What you return must be exactly the lines from the one containing "What is the bounding box of the gold" through the close of the listing, both included.
- - - -
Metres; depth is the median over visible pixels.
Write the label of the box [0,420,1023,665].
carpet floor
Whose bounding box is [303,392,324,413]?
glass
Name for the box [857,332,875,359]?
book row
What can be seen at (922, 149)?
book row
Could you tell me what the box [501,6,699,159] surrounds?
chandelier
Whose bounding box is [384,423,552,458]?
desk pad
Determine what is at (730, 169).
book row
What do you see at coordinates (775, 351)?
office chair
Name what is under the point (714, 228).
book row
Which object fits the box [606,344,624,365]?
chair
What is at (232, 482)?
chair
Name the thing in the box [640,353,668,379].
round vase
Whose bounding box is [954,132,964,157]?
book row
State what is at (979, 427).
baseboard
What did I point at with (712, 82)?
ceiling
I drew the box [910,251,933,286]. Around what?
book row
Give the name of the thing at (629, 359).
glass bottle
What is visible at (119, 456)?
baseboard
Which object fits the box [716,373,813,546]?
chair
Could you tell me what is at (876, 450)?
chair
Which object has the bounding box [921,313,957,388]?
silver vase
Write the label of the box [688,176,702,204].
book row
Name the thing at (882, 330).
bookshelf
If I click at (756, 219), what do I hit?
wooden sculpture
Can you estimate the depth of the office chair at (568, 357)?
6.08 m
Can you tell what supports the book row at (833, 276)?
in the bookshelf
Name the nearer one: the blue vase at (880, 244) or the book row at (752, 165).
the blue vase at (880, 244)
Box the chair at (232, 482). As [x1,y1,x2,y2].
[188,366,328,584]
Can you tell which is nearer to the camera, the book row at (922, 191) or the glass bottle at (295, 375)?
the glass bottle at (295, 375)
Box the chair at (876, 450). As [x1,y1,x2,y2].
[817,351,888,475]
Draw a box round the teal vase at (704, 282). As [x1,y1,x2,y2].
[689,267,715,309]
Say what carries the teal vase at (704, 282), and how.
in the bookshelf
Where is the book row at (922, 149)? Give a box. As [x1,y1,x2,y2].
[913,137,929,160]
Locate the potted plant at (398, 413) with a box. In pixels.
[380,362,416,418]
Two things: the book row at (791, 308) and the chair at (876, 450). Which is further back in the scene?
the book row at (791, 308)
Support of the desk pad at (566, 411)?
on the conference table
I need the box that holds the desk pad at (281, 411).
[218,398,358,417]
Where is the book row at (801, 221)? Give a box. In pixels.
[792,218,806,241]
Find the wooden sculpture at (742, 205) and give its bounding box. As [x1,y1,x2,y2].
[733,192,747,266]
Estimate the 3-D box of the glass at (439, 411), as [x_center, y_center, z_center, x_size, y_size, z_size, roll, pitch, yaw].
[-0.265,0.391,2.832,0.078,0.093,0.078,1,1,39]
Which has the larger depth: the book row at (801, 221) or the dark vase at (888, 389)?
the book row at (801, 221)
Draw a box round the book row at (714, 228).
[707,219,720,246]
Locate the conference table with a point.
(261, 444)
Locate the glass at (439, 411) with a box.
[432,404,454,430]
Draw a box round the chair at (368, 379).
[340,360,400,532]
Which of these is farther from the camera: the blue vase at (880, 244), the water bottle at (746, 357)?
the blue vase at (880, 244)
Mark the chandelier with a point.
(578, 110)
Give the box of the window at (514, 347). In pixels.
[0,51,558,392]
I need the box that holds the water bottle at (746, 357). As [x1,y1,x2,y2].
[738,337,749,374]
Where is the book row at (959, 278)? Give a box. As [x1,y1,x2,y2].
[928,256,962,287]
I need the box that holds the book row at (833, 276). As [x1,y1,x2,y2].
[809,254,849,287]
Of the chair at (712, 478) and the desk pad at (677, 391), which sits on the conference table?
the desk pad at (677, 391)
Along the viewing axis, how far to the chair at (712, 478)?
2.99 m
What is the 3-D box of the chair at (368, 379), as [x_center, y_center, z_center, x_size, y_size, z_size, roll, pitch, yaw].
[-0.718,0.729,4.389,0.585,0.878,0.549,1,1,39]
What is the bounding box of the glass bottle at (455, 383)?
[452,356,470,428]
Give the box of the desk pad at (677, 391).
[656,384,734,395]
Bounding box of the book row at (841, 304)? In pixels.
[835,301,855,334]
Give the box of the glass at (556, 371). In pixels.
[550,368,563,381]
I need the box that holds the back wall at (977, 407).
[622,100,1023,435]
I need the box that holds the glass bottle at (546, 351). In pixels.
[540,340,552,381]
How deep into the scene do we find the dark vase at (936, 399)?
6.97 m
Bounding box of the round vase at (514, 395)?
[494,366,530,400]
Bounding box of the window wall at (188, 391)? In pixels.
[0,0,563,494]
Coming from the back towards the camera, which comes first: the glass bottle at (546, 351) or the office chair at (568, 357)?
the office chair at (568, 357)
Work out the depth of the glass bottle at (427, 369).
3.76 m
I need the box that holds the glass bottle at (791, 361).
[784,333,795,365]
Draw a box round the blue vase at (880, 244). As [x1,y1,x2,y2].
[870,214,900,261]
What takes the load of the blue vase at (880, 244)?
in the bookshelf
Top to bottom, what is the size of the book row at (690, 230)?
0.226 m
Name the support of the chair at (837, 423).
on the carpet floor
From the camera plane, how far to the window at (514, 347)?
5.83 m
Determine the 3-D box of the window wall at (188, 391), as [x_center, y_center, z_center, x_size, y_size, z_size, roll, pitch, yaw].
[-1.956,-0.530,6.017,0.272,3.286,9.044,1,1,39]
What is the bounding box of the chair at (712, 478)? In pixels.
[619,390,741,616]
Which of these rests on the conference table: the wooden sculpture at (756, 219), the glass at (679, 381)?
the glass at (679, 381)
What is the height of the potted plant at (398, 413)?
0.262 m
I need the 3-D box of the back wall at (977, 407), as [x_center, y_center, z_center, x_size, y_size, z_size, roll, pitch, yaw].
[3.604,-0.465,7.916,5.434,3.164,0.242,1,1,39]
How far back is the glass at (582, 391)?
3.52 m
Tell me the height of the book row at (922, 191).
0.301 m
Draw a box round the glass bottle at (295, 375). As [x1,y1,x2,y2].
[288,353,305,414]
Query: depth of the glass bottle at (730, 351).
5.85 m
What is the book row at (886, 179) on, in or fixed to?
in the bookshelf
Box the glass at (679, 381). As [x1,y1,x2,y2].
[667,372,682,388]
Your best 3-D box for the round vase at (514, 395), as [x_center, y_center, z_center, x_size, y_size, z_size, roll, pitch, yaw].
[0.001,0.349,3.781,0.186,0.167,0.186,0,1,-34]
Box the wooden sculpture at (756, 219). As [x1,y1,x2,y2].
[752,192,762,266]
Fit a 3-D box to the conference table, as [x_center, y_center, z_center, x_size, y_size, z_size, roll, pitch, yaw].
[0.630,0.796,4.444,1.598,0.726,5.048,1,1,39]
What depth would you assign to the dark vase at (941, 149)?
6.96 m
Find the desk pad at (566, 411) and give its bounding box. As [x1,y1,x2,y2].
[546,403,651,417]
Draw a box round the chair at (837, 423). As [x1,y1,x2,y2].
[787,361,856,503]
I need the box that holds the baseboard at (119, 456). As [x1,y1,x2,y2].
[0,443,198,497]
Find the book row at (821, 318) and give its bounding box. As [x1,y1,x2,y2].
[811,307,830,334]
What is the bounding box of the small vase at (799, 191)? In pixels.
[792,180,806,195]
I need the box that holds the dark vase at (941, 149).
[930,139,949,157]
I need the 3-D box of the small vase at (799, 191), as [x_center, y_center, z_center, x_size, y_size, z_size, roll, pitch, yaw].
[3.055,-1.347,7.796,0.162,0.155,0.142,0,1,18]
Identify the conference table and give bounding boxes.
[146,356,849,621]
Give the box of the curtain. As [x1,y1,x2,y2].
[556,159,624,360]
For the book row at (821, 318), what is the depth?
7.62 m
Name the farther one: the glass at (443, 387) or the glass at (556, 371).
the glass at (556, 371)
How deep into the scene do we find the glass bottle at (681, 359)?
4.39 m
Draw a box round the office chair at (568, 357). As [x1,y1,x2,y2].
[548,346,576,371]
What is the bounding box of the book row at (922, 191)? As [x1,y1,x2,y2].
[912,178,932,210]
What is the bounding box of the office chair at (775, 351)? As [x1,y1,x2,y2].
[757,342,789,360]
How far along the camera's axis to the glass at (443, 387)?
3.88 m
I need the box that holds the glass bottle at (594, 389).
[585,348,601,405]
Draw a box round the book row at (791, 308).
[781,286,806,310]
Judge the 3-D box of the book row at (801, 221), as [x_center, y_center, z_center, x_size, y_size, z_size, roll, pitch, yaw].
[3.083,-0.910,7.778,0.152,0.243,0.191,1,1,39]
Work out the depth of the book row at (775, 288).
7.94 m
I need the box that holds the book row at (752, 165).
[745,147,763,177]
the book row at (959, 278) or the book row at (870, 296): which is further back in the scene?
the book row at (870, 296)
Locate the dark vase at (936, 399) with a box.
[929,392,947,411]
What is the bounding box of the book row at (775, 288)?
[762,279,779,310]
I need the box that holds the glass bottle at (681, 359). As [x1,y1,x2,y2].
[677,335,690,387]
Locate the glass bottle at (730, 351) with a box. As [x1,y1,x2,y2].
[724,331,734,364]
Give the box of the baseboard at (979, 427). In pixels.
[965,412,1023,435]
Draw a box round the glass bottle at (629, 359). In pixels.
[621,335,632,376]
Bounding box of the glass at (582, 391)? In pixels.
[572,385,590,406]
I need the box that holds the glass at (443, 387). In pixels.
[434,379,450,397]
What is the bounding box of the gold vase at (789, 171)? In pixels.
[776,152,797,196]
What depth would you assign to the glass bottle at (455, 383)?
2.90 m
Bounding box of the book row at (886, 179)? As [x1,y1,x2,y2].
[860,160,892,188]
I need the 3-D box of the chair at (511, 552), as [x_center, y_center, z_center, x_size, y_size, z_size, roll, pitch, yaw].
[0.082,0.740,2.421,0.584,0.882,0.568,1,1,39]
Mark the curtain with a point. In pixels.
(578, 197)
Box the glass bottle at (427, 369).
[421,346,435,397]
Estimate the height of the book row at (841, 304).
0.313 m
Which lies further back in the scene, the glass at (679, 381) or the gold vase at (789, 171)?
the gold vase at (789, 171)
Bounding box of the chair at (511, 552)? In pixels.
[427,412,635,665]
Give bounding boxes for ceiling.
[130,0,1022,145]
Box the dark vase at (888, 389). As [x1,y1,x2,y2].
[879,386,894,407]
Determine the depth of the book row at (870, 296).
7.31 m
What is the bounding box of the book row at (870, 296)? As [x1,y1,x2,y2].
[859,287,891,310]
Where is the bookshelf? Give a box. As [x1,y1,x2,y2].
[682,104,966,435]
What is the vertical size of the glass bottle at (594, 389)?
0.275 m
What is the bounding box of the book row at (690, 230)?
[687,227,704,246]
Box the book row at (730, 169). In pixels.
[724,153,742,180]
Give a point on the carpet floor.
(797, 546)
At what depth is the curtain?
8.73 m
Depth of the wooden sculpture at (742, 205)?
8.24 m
- - - -
**SOLUTION TO THE PROBLEM:**
What is the bounding box of the gold vase at (789, 171)? In pixels.
[776,152,797,196]
What depth would you assign to the glass bottle at (455, 383)?
2.90 m
Bounding box of the book row at (886, 179)? As [x1,y1,x2,y2].
[860,160,892,188]
I need the 3-D box of the chair at (511, 552), as [x_center, y_center, z_center, x_size, y_size, z_size, roll, pitch, yaw].
[0.082,0.740,2.421,0.584,0.882,0.568,1,1,39]
Mark the curtain with a point. In pixels.
(578, 197)
Box the glass bottle at (427, 369).
[421,346,435,397]
Estimate the height of the book row at (841, 304).
0.313 m
Which lies further back in the scene, the glass at (679, 381) or the gold vase at (789, 171)?
the gold vase at (789, 171)
Bounding box of the chair at (511, 552)? In pixels.
[427,412,635,665]
Give bounding boxes for ceiling.
[130,0,1022,145]
Box the dark vase at (888, 389). As [x1,y1,x2,y2].
[879,386,894,407]
Determine the depth of the book row at (870, 296).
7.31 m
What is the bounding box of the book row at (870, 296)? As [x1,y1,x2,y2].
[859,287,891,310]
Where is the bookshelf? Give a box. As [x1,y1,x2,y2].
[682,104,966,435]
What is the vertical size of the glass bottle at (594, 389)?
0.275 m
What is the bounding box of the book row at (690, 230)?
[687,227,704,246]
Box the book row at (730, 169). In pixels.
[724,153,742,180]
Give a point on the carpet floor.
(797, 546)
At what depth is the curtain?
8.73 m
Depth of the wooden sculpture at (742, 205)?
8.24 m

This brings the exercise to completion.